Immune cell infiltration (ICI) plays a pivotal role in the development of diabetic nephropathy (DN). Evidence suggests that immune-related genes play an important role in the initiation of inflammation and the recruitment of immune cells. However, the underlying mechanisms and immune-related biomarkers in DN have not been elucidated. Therefore, this study aimed to explore immune-related biomarkers in DN and the underlying mechanisms using bioinformatic approaches. In this study, four DN glomerular datasets were downloaded, merged, and divided into training and test cohorts. First, we identified 55 differentially expressed immune-related genes; their biological functions were mainly enriched in leukocyte chemotaxis and neutrophil migration.

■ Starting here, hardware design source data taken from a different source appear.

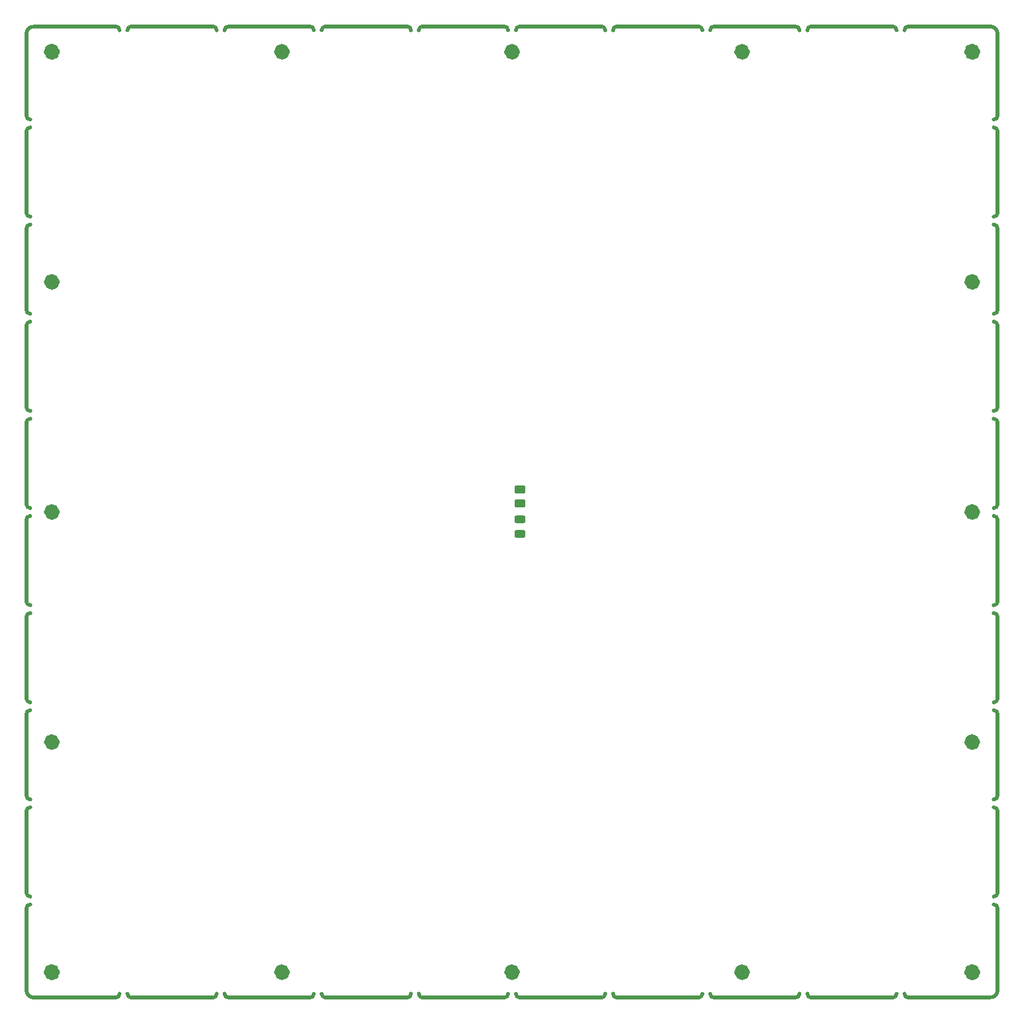
<source format=gtp>
G04 #@! TF.GenerationSoftware,KiCad,Pcbnew,6.0.10+dfsg-1~bpo11+1*
G04 #@! TF.CreationDate,2023-02-10T23:49:01+00:00*
G04 #@! TF.ProjectId,stencil,7374656e-6369-46c2-9e6b-696361645f70,rev?*
G04 #@! TF.SameCoordinates,Original*
G04 #@! TF.FileFunction,Paste,Top*
G04 #@! TF.FilePolarity,Positive*
%FSLAX46Y46*%
G04 Gerber Fmt 4.6, Leading zero omitted, Abs format (unit mm)*
G04 Created by KiCad (PCBNEW 6.0.10+dfsg-1~bpo11+1) date 2023-02-10 23:49:01*
%MOMM*%
%LPD*%
G01*
G04 APERTURE LIST*
G04 Aperture macros list*
%AMRoundRect*
0 Rectangle with rounded corners*
0 $1 Rounding radius*
0 $2 $3 $4 $5 $6 $7 $8 $9 X,Y pos of 4 corners*
0 Add a 4 corners polygon primitive as box body*
4,1,4,$2,$3,$4,$5,$6,$7,$8,$9,$2,$3,0*
0 Add four circle primitives for the rounded corners*
1,1,$1+$1,$2,$3*
1,1,$1+$1,$4,$5*
1,1,$1+$1,$6,$7*
1,1,$1+$1,$8,$9*
0 Add four rect primitives between the rounded corners*
20,1,$1+$1,$2,$3,$4,$5,0*
20,1,$1+$1,$4,$5,$6,$7,0*
20,1,$1+$1,$6,$7,$8,$9,0*
20,1,$1+$1,$8,$9,$2,$3,0*%
G04 Aperture macros list end*
%ADD10C,0.500000*%
%ADD11C,1.000000*%
%ADD12C,1.050000*%
%ADD13RoundRect,0.243750X0.456250X-0.243750X0.456250X0.243750X-0.456250X0.243750X-0.456250X-0.243750X0*%
%ADD14RoundRect,0.250000X-0.450000X0.262500X-0.450000X-0.262500X0.450000X-0.262500X0.450000X0.262500X0*%
G04 APERTURE END LIST*
D10*
X79000000Y-113800000D02*
G75*
G03*
X79500000Y-114300000I500000J0D01*
G01*
X178700000Y-151500000D02*
G75*
G03*
X179200000Y-152000000I500000J0D01*
G01*
X191100000Y-151500000D02*
G75*
G03*
X191600000Y-152000000I500000J0D01*
G01*
X190100000Y-28500000D02*
G75*
G03*
X189600000Y-28000000I-500000J0D01*
G01*
D11*
X112125000Y-148750000D02*
G75*
G03*
X112125000Y-148750000I-500000J0D01*
G01*
D12*
X200275000Y-31250000D02*
G75*
G03*
X200275000Y-31250000I-525000J0D01*
G01*
D10*
X80000000Y-28000000D02*
X90400000Y-28000000D01*
X203000000Y-66200000D02*
X203000000Y-76600000D01*
X154400000Y-152000000D02*
X164800000Y-152000000D01*
X179200000Y-28000000D02*
X189600000Y-28000000D01*
D11*
X112125000Y-31250000D02*
G75*
G03*
X112125000Y-31250000I-500000J0D01*
G01*
D10*
X104800000Y-152000000D02*
X115200000Y-152000000D01*
X79000000Y-115800000D02*
X79000000Y-126200000D01*
X79000000Y-51800000D02*
G75*
G03*
X79500000Y-52300000I500000J0D01*
G01*
X92400000Y-152000000D02*
X102800000Y-152000000D01*
X202500000Y-126700000D02*
G75*
G03*
X203000000Y-126200000I0J500000D01*
G01*
X79000000Y-64200000D02*
G75*
G03*
X79500000Y-64700000I500000J0D01*
G01*
D11*
X141500000Y-31250000D02*
G75*
G03*
X141500000Y-31250000I-500000J0D01*
G01*
D10*
X203000000Y-66200000D02*
G75*
G03*
X202500000Y-65700000I-500000J0D01*
G01*
D11*
X200250000Y-119375000D02*
G75*
G03*
X200250000Y-119375000I-500000J0D01*
G01*
D10*
X203000000Y-128200000D02*
G75*
G03*
X202500000Y-127700000I-500000J0D01*
G01*
X79000000Y-53800000D02*
X79000000Y-64200000D01*
X191600000Y-152000000D02*
X202000000Y-152000000D01*
X117200000Y-152000000D02*
X127600000Y-152000000D01*
D12*
X82775000Y-31250000D02*
G75*
G03*
X82775000Y-31250000I-525000J0D01*
G01*
D10*
X202500000Y-39900000D02*
G75*
G03*
X203000000Y-39400000I0J500000D01*
G01*
X79500000Y-127700000D02*
G75*
G03*
X79000000Y-128200000I0J-500000D01*
G01*
X79000000Y-89000000D02*
G75*
G03*
X79500000Y-89500000I500000J0D01*
G01*
X203000000Y-41400000D02*
X203000000Y-51800000D01*
D11*
X170875000Y-31250000D02*
G75*
G03*
X170875000Y-31250000I-500000J0D01*
G01*
D10*
X79000000Y-29000000D02*
X79000000Y-39400000D01*
X79000000Y-128200000D02*
X79000000Y-138600000D01*
X164800000Y-152000000D02*
G75*
G03*
X165300000Y-151500000I0J500000D01*
G01*
X91900000Y-151500000D02*
G75*
G03*
X92400000Y-152000000I500000J0D01*
G01*
X117200000Y-28000000D02*
G75*
G03*
X116700000Y-28500000I0J-500000D01*
G01*
X79000000Y-91000000D02*
X79000000Y-101400000D01*
X116700000Y-151500000D02*
G75*
G03*
X117200000Y-152000000I500000J0D01*
G01*
X179200000Y-152000000D02*
X189600000Y-152000000D01*
X202500000Y-52300000D02*
G75*
G03*
X203000000Y-51800000I0J500000D01*
G01*
D11*
X200250000Y-60625000D02*
G75*
G03*
X200250000Y-60625000I-500000J0D01*
G01*
D10*
X79500000Y-115300000D02*
G75*
G03*
X79000000Y-115800000I0J-500000D01*
G01*
X79500000Y-140100000D02*
G75*
G03*
X79000000Y-140600000I0J-500000D01*
G01*
D11*
X200250000Y-90000000D02*
G75*
G03*
X200250000Y-90000000I-500000J0D01*
G01*
D10*
X166300000Y-151500000D02*
G75*
G03*
X166800000Y-152000000I500000J0D01*
G01*
X102800000Y-152000000D02*
G75*
G03*
X103300000Y-151500000I0J500000D01*
G01*
X202500000Y-77100000D02*
G75*
G03*
X203000000Y-76600000I0J500000D01*
G01*
D11*
X82750000Y-60625000D02*
G75*
G03*
X82750000Y-60625000I-500000J0D01*
G01*
D10*
X92400000Y-28000000D02*
G75*
G03*
X91900000Y-28500000I0J-500000D01*
G01*
X79000000Y-151000000D02*
G75*
G03*
X80000000Y-152000000I1000000J0D01*
G01*
X79000000Y-41400000D02*
X79000000Y-51800000D01*
X104800000Y-28000000D02*
G75*
G03*
X104300000Y-28500000I0J-500000D01*
G01*
X90400000Y-152000000D02*
G75*
G03*
X90900000Y-151500000I0J500000D01*
G01*
X129600000Y-28000000D02*
G75*
G03*
X129100000Y-28500000I0J-500000D01*
G01*
X104300000Y-151500000D02*
G75*
G03*
X104800000Y-152000000I500000J0D01*
G01*
X141500000Y-151500000D02*
G75*
G03*
X142000000Y-152000000I500000J0D01*
G01*
X79000000Y-66200000D02*
X79000000Y-76600000D01*
D12*
X200275000Y-148750000D02*
G75*
G03*
X200275000Y-148750000I-525000J0D01*
G01*
D10*
X79000000Y-140600000D02*
X79000000Y-151000000D01*
X129100000Y-151500000D02*
G75*
G03*
X129600000Y-152000000I500000J0D01*
G01*
X177700000Y-28500000D02*
G75*
G03*
X177200000Y-28000000I-500000J0D01*
G01*
X153900000Y-151500000D02*
G75*
G03*
X154400000Y-152000000I500000J0D01*
G01*
X202500000Y-114300000D02*
G75*
G03*
X203000000Y-113800000I0J500000D01*
G01*
X129600000Y-152000000D02*
X140000000Y-152000000D01*
X203000000Y-115800000D02*
X203000000Y-126200000D01*
X202500000Y-89500000D02*
G75*
G03*
X203000000Y-89000000I0J500000D01*
G01*
X166800000Y-28000000D02*
X177200000Y-28000000D01*
X166800000Y-28000000D02*
G75*
G03*
X166300000Y-28500000I0J-500000D01*
G01*
X203000000Y-115800000D02*
G75*
G03*
X202500000Y-115300000I-500000J0D01*
G01*
D11*
X82750000Y-90000000D02*
G75*
G03*
X82750000Y-90000000I-500000J0D01*
G01*
D10*
X142000000Y-28000000D02*
G75*
G03*
X141500000Y-28500000I0J-500000D01*
G01*
X203000000Y-29000000D02*
G75*
G03*
X202000000Y-28000000I-1000000J0D01*
G01*
X191600000Y-28000000D02*
G75*
G03*
X191100000Y-28500000I0J-500000D01*
G01*
X127600000Y-152000000D02*
G75*
G03*
X128100000Y-151500000I0J500000D01*
G01*
X79000000Y-76600000D02*
G75*
G03*
X79500000Y-77100000I500000J0D01*
G01*
X202000000Y-152000000D02*
G75*
G03*
X203000000Y-151000000I0J1000000D01*
G01*
X79000000Y-39400000D02*
G75*
G03*
X79500000Y-39900000I500000J0D01*
G01*
X129600000Y-28000000D02*
X140000000Y-28000000D01*
X203000000Y-41400000D02*
G75*
G03*
X202500000Y-40900000I-500000J0D01*
G01*
X140000000Y-152000000D02*
G75*
G03*
X140500000Y-151500000I0J500000D01*
G01*
X203000000Y-78600000D02*
G75*
G03*
X202500000Y-78100000I-500000J0D01*
G01*
X79000000Y-126200000D02*
G75*
G03*
X79500000Y-126700000I500000J0D01*
G01*
X203000000Y-103400000D02*
X203000000Y-113800000D01*
X203000000Y-140600000D02*
X203000000Y-151000000D01*
X79500000Y-40900000D02*
G75*
G03*
X79000000Y-41400000I0J-500000D01*
G01*
X115700000Y-28500000D02*
G75*
G03*
X115200000Y-28000000I-500000J0D01*
G01*
X128100000Y-28500000D02*
G75*
G03*
X127600000Y-28000000I-500000J0D01*
G01*
X203000000Y-91000000D02*
X203000000Y-101400000D01*
X79500000Y-65700000D02*
G75*
G03*
X79000000Y-66200000I0J-500000D01*
G01*
X79000000Y-78600000D02*
X79000000Y-89000000D01*
X202500000Y-64700000D02*
G75*
G03*
X203000000Y-64200000I0J500000D01*
G01*
X177200000Y-152000000D02*
G75*
G03*
X177700000Y-151500000I0J500000D01*
G01*
X80000000Y-28000000D02*
G75*
G03*
X79000000Y-29000000I0J-1000000D01*
G01*
X154400000Y-28000000D02*
G75*
G03*
X153900000Y-28500000I0J-500000D01*
G01*
X203000000Y-140600000D02*
G75*
G03*
X202500000Y-140100000I-500000J0D01*
G01*
X165300000Y-28500000D02*
G75*
G03*
X164800000Y-28000000I-500000J0D01*
G01*
D11*
X82750000Y-119375000D02*
G75*
G03*
X82750000Y-119375000I-500000J0D01*
G01*
D10*
X189600000Y-152000000D02*
G75*
G03*
X190100000Y-151500000I0J500000D01*
G01*
X79500000Y-53300000D02*
G75*
G03*
X79000000Y-53800000I0J-500000D01*
G01*
X152900000Y-28500000D02*
G75*
G03*
X152400000Y-28000000I-500000J0D01*
G01*
X166800000Y-152000000D02*
X177200000Y-152000000D01*
X79500000Y-90500000D02*
G75*
G03*
X79000000Y-91000000I0J-500000D01*
G01*
X203000000Y-78600000D02*
X203000000Y-89000000D01*
X152400000Y-152000000D02*
G75*
G03*
X152900000Y-151500000I0J500000D01*
G01*
X79500000Y-102900000D02*
G75*
G03*
X79000000Y-103400000I0J-500000D01*
G01*
X142000000Y-28000000D02*
X152400000Y-28000000D01*
X79500000Y-78100000D02*
G75*
G03*
X79000000Y-78600000I0J-500000D01*
G01*
D11*
X170875000Y-148750000D02*
G75*
G03*
X170875000Y-148750000I-500000J0D01*
G01*
D10*
X104800000Y-28000000D02*
X115200000Y-28000000D01*
D11*
X141500000Y-148750000D02*
G75*
G03*
X141500000Y-148750000I-500000J0D01*
G01*
D10*
X92400000Y-28000000D02*
X102800000Y-28000000D01*
X140500000Y-28500000D02*
G75*
G03*
X140000000Y-28000000I-500000J0D01*
G01*
X79000000Y-101400000D02*
G75*
G03*
X79500000Y-101900000I500000J0D01*
G01*
X142000000Y-152000000D02*
X152400000Y-152000000D01*
X179200000Y-28000000D02*
G75*
G03*
X178700000Y-28500000I0J-500000D01*
G01*
X191600000Y-28000000D02*
X202000000Y-28000000D01*
D12*
X82775000Y-148750000D02*
G75*
G03*
X82775000Y-148750000I-525000J0D01*
G01*
D10*
X203000000Y-53800000D02*
X203000000Y-64200000D01*
X202500000Y-101900000D02*
G75*
G03*
X203000000Y-101400000I0J500000D01*
G01*
X79000000Y-103400000D02*
X79000000Y-113800000D01*
X203000000Y-103400000D02*
G75*
G03*
X202500000Y-102900000I-500000J0D01*
G01*
X79000000Y-138600000D02*
G75*
G03*
X79500000Y-139100000I500000J0D01*
G01*
X103300000Y-28500000D02*
G75*
G03*
X102800000Y-28000000I-500000J0D01*
G01*
X90900000Y-28500000D02*
G75*
G03*
X90400000Y-28000000I-500000J0D01*
G01*
X115200000Y-152000000D02*
G75*
G03*
X115700000Y-151500000I0J500000D01*
G01*
X203000000Y-29000000D02*
X203000000Y-39400000D01*
X203000000Y-128200000D02*
X203000000Y-138600000D01*
X80000000Y-152000000D02*
X90400000Y-152000000D01*
X202500000Y-139100000D02*
G75*
G03*
X203000000Y-138600000I0J500000D01*
G01*
X117200000Y-28000000D02*
X127600000Y-28000000D01*
X203000000Y-53800000D02*
G75*
G03*
X202500000Y-53300000I-500000J0D01*
G01*
X154400000Y-28000000D02*
X164800000Y-28000000D01*
X203000000Y-91000000D02*
G75*
G03*
X202500000Y-90500000I-500000J0D01*
G01*
D13*
G04 #@! TO.C,D1*
X142000000Y-92787500D03*
X142000000Y-90912500D03*
G04 #@! TD*
D14*
G04 #@! TO.C,R1*
X142000000Y-87087500D03*
X142000000Y-88912500D03*
G04 #@! TD*
M02*

</source>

The CIBERSORT algorithm was then used to evaluate the infiltrated immune cells; macrophages M1/M2, T cells CD8, and resting mast cells were strongly associated with DN. The ICI-related gene modules as well as 25 candidate hub genes were identified to construct a protein-protein interactive network and conduct molecular complex detection using the GOSemSim algorithm. Consequently, FN1, C3, and VEGFC were identified as immune-related biomarkers in DN, and a related transcription factor-miRNA-target network was constructed. Receiver operating characteristic curve analysis was estimated in the test cohort; FN1 and C3 had large area under the curve values (0.837 and 0.824, respectively). Clinical validation showed that FN1 and C3 were negatively related to the glomerular filtration rate in patients with DN. Six potential therapeutic small molecule compounds, such as calyculin, phenamil, and clofazimine, were discovered in the connectivity map. In conclusion, FN1 and C3 are immune-related biomarkers of DN.